Kevin Pietersen has called for cricket cheats to be handed life bans as Mohammad Amir prepares to return to England with Pakistan for the first time since 2010.
Amir, along with former skipper Salman Butt and Mohammad Asif, were then found guilty of various offences of corrupt behaviour relating to the Lord's Test between England and Pakistan in August 2010 by the independent Anti-Corruption Tribunal in February 2011.
The 36-year-old maverick batsman, however, doesn't expect the hosts to sledge Amir and warned local fans against provoking the Pakistan quick.
Instead, they have recalled Gary Ballance who is now set to return to Test cricket for the first time since last year's Ashes but in the middle order rather than at No. 3.
Pietersen rejected the job offer because of his busy schedule and because of his loyalty to England, for whom he played more than 100 Tests and 136 one-day global over the course of his decade-long worldwide career. "No matter how good you are, if you sell your soul for 30 pieces of silver, you have to pay the consequences and I don't think he has".

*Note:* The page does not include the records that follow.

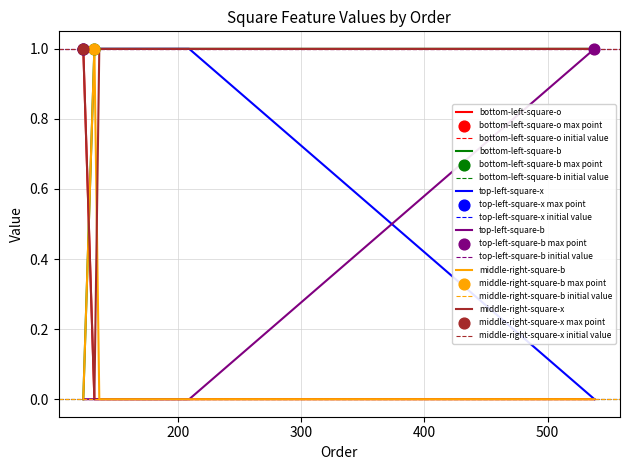

Which series reaches the maximum Y coordinate?

bottom-left-square-o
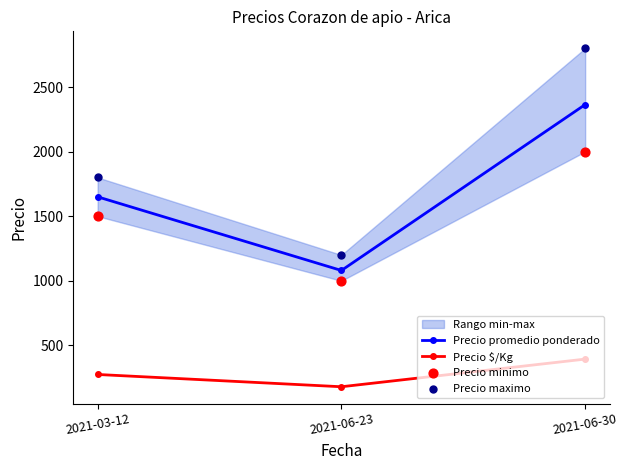

Is the value of Precio $/Kg at 2021-06-23 greater than the value of Precio maximo at 2021-03-12?

No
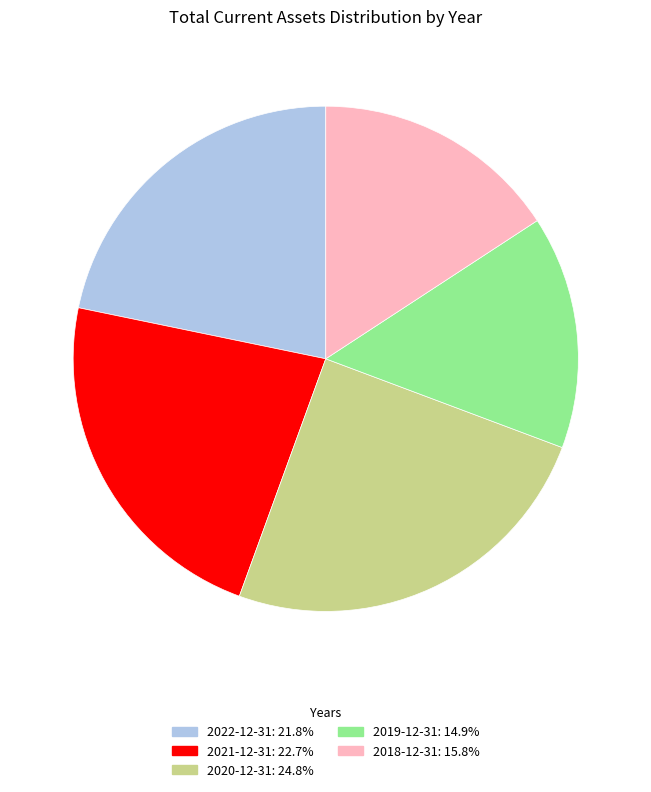

Is the sum of 2020-12-31 and 2019-12-31 greater than half?

No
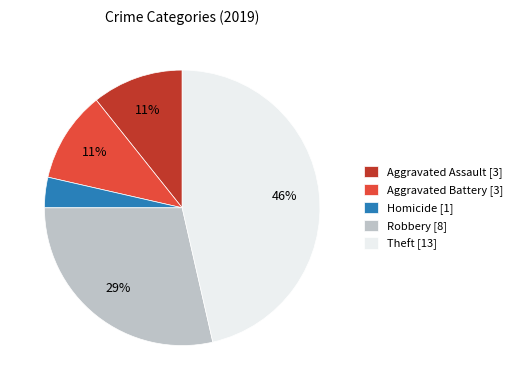

The Aggravated Assault [3] slice represents 11% of the pie. True or false?

True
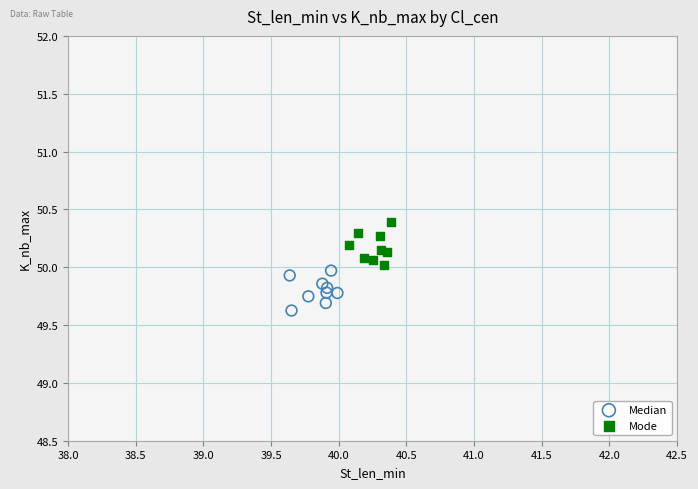

Which series contains the highest Y value?

Mode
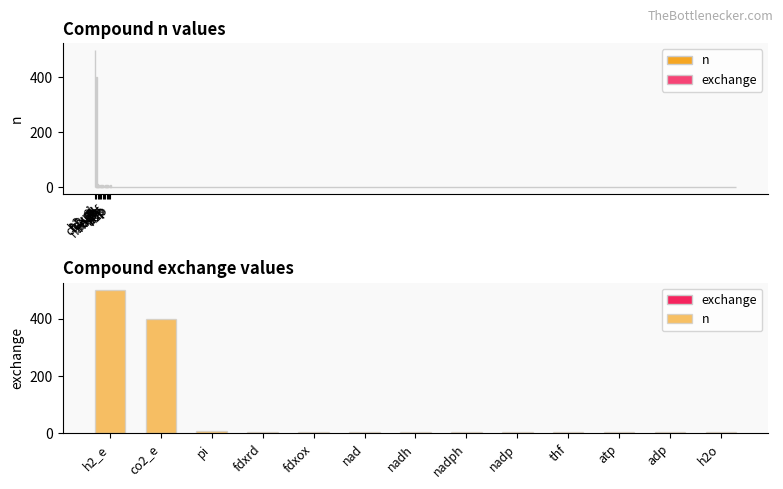

What are all the series names shown in the legend?

n, exchange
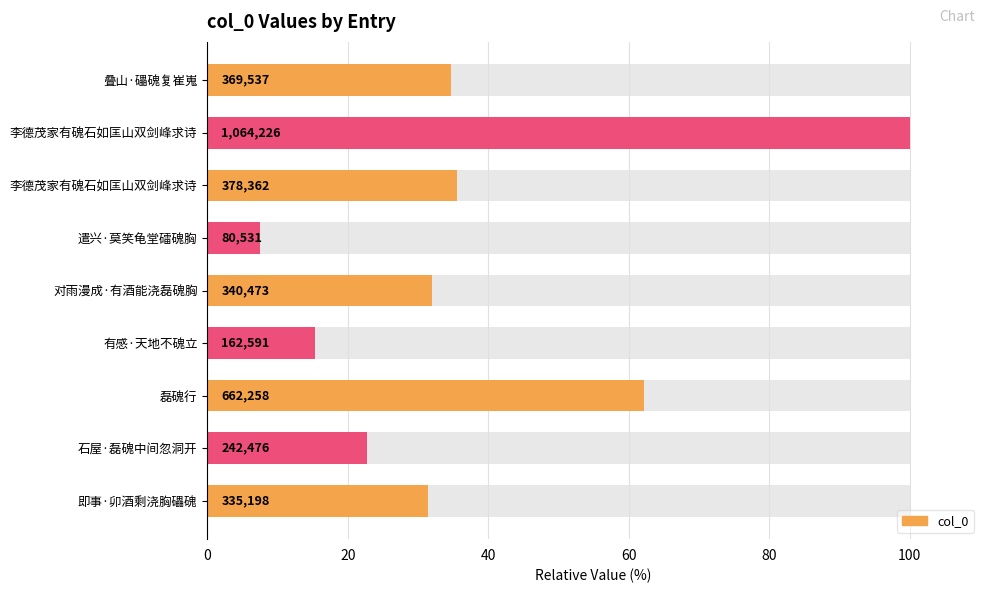

Does the chart contain any negative values?

No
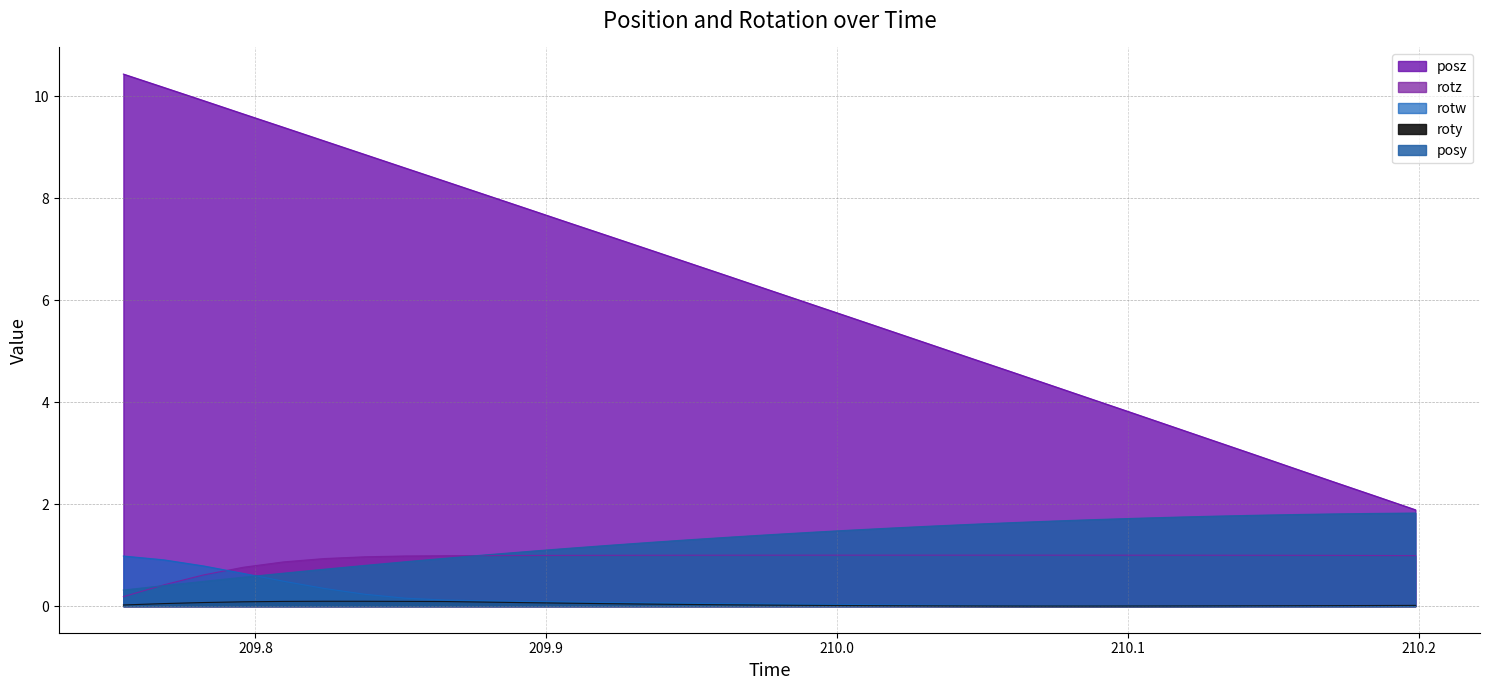

Rank the series at 209.9211 from lowest to highest value.

roty, rotw, rotz, posy, posz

"No-one is reluctant", said Riaz.
The question of how the Lord's crowd will react when Amir readies himself to bowl at the ground once again also looms over the Test, but Wahab said his team-mate was mentally strong enough to handle the pressure. "We will support him and we really want him to do well", he added. It's all about what happens on Thursday and throughout the rest of the series, so we will have to wait and see how things develop and see if the plans work.
"I saw him [last week] and he was doing OK".
"If you make a mistake it doesn't mean that you are out of (excluded from) this world".
"I have said it before, but everybody is supportive of Mohammad Amir, no one is reluctant".
"I had a voicemail left by him".
"Then they calmed down and now they are trying to get along with him".
"I heard about that; it's the same before every series, you generally get a bit of trash talk", said Root, of Wahab's comments.
Amir will make his return to Test cricket for Pakistan against England at the Lords' on Thursday.
"He was sinning, he did wrong, he was very foolish indeed".
"And I suppose it might settle any nerves, especially having familiar surroundings in the lead up to the game".
"It seems to me that what he got was about right".
"He was in prison, he was disgraced, he was stopped from playing for nearly five years, he's shown remorse and also taken part in education programmes".
"He has also shown remorse and taken part in education programmes in Pakistan". "If we do come across a wicket like that, which is always a lottery at Lord's, we have got to be better at adapting". "I hope he's given a generous response".